● **Task objective**
According to the holography excerpt, which two kinds of Universe will be tested separately?
Excerpt provided start
We will now test the holography on flat and open
string Universe separately, first with the criterion Eq.(\ref{fsbound}). 
We will then show that the more general, `t Hooft criterion Eq.(\ref{thooft}) 
yields essentially the same result. 

\vskip0.5cm
{\sl Flat Universe}: For flat Universe, the holography condition 
Eq.(\ref{fsbound}) may be rewritten as~\footnote{ The $\tilde{a}(t)$ turns
out to coincide with the sacle factor in Einstein frame.} 
\be
{R_H(t) \over \tilde{a}^{d-1}(t)} \, < \, {d \over \sigma},
\quad \left( \tilde{a}(t) \equiv e^{-2 {\phi \over d -1}} a(t) \right).
Excerpt provided end
Extracted records start
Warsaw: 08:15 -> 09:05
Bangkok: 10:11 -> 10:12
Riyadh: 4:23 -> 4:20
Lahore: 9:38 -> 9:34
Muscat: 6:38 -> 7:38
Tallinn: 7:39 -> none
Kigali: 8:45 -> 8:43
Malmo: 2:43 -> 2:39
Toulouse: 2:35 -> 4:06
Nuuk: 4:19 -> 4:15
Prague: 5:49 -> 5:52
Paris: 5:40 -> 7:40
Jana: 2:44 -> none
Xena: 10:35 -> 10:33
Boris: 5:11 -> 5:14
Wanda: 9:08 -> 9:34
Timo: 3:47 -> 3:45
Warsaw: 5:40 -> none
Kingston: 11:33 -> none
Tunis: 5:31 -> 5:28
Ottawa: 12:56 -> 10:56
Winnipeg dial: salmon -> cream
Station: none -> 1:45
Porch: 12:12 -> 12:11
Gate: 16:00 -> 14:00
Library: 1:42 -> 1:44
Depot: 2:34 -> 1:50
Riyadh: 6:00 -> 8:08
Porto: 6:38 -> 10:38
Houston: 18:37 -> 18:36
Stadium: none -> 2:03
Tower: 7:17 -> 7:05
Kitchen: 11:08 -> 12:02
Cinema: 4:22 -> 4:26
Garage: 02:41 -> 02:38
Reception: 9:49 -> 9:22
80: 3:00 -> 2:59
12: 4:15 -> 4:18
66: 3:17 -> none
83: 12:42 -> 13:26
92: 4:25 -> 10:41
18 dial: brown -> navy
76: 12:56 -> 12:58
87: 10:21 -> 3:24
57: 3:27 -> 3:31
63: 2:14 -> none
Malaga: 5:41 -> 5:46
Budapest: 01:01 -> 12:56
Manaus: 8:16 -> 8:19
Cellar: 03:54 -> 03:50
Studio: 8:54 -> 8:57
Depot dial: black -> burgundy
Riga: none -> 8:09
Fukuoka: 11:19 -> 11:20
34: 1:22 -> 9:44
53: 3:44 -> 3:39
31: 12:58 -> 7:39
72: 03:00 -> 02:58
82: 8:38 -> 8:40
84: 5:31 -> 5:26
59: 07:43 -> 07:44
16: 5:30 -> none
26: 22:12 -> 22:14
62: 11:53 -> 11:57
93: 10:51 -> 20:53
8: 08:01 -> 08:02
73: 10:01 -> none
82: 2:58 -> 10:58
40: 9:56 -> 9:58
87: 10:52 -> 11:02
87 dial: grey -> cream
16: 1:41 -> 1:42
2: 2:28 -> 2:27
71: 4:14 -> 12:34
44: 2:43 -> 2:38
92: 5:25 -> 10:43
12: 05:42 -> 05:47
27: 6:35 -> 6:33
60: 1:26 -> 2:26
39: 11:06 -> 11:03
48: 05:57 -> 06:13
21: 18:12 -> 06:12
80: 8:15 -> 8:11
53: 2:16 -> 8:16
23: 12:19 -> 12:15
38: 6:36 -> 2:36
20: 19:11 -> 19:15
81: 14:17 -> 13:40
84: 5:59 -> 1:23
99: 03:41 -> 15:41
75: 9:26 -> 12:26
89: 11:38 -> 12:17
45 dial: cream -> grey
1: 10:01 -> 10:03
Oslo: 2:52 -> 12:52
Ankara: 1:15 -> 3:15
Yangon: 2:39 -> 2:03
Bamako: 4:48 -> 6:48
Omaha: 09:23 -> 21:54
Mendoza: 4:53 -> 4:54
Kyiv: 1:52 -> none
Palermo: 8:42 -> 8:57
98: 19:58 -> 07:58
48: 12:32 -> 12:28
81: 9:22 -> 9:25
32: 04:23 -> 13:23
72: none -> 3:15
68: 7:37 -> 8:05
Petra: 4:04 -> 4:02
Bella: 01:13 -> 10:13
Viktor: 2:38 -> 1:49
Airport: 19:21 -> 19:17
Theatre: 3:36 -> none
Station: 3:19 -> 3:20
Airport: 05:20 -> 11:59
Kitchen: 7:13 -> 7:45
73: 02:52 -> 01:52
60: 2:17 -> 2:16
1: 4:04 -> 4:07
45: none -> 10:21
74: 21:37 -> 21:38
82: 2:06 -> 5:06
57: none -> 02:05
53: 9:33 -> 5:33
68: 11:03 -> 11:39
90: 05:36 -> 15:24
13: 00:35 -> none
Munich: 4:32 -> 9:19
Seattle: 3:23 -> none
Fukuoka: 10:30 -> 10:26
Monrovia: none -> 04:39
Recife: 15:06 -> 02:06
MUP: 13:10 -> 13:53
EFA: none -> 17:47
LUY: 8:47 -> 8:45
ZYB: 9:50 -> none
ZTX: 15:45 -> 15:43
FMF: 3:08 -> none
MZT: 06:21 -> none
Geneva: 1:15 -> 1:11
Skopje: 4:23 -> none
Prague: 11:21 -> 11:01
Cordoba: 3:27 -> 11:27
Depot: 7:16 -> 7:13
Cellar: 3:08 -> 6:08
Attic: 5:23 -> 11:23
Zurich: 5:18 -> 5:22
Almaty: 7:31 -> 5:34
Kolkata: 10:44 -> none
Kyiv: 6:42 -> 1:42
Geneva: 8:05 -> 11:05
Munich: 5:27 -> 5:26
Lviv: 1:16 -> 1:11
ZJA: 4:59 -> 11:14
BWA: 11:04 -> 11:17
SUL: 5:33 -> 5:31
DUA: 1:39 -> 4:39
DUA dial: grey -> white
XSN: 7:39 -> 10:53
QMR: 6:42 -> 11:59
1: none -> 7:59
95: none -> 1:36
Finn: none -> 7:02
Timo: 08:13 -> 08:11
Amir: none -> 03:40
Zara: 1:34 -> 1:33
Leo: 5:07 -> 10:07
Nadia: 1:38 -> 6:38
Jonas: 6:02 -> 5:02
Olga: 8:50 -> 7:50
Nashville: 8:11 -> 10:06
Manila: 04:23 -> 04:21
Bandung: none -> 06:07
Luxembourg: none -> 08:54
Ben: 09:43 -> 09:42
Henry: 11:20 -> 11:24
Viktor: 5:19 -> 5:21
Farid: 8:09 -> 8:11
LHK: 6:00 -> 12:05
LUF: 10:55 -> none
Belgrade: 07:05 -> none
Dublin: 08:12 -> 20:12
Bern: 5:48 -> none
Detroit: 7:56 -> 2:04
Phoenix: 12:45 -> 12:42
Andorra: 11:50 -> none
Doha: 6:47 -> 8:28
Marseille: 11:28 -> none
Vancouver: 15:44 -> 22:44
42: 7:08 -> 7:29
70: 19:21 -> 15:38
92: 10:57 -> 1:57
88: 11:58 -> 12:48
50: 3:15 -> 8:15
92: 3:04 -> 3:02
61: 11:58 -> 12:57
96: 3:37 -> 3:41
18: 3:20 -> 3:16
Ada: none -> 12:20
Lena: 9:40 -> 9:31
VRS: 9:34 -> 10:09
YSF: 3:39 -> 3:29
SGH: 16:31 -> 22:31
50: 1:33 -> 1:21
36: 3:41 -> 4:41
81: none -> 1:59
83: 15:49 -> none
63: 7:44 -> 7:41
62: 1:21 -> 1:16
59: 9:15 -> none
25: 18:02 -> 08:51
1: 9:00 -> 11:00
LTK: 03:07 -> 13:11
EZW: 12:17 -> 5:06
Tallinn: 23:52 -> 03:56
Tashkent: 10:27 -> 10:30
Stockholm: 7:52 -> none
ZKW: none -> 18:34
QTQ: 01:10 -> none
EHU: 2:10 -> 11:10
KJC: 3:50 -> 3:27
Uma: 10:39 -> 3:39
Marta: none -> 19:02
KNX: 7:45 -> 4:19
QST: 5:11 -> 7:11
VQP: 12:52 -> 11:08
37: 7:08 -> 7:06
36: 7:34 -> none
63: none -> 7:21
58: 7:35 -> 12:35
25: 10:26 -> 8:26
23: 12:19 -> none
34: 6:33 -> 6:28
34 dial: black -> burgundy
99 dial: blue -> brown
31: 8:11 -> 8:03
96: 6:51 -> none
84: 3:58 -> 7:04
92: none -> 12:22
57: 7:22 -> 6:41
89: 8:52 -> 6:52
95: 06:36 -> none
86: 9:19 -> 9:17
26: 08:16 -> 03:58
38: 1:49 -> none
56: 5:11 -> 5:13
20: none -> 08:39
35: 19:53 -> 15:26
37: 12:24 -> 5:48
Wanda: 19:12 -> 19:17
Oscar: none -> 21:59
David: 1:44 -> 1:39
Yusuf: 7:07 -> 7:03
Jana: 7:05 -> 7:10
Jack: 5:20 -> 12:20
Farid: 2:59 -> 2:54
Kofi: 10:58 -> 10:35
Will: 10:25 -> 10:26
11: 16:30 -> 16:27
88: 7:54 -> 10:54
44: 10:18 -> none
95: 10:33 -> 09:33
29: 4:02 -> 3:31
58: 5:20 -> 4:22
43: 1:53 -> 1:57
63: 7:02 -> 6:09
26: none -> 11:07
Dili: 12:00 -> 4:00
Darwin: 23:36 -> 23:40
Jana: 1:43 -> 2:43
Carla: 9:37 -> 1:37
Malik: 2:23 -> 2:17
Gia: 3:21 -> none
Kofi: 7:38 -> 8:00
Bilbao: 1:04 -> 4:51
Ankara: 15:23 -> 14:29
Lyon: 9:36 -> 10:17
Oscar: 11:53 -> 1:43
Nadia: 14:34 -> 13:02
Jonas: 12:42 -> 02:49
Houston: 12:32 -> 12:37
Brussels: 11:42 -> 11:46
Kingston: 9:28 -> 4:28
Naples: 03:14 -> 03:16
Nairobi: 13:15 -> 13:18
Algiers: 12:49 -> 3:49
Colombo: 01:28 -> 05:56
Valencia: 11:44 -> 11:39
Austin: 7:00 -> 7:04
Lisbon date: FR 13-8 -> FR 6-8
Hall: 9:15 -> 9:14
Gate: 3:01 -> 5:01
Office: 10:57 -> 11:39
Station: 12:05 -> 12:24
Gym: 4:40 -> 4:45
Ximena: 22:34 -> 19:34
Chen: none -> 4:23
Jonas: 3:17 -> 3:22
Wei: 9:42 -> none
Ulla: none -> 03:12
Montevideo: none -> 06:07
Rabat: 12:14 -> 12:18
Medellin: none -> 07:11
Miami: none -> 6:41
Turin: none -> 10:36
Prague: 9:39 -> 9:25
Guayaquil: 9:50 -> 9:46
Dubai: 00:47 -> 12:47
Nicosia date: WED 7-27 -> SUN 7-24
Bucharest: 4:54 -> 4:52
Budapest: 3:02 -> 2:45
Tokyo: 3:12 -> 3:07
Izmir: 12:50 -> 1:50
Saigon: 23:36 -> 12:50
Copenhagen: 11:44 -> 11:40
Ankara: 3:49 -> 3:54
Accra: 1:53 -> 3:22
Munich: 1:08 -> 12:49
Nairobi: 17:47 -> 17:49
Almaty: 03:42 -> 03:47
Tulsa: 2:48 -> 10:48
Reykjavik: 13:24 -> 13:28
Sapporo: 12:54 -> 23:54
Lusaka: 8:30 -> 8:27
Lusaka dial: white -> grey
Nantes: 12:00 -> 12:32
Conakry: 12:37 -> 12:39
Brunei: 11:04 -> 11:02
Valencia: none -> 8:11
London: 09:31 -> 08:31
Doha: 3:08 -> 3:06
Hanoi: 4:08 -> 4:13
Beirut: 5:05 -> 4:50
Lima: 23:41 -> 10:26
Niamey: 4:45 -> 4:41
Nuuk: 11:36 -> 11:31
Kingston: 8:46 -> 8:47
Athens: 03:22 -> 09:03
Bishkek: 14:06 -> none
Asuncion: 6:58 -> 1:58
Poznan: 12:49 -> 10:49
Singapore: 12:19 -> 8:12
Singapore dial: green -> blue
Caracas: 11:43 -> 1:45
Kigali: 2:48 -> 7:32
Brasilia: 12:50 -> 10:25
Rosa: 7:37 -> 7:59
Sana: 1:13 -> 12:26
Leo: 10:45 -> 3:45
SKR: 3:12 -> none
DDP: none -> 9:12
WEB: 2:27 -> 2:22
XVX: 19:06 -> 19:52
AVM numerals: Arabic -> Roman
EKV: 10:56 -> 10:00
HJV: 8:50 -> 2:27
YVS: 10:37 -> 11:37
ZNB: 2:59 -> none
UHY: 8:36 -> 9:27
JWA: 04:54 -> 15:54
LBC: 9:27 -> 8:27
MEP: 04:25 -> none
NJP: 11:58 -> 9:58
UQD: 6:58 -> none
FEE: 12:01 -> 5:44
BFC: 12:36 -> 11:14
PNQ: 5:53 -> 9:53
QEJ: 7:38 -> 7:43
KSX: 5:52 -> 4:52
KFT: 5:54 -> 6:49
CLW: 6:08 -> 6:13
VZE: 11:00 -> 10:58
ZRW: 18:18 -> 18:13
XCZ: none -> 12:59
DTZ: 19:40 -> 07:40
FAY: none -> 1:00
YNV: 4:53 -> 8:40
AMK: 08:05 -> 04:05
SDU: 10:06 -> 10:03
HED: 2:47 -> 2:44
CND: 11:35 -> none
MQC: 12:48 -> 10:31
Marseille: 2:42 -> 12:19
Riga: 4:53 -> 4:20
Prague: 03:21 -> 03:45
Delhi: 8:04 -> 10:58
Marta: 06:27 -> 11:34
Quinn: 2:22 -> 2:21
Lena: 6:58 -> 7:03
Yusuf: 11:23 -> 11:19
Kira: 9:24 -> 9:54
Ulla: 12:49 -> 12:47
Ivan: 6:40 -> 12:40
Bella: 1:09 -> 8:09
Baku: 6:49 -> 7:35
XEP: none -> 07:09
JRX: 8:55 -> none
Extracted records end
● **Answer to this problem**
The flat Universe and the open string Universe.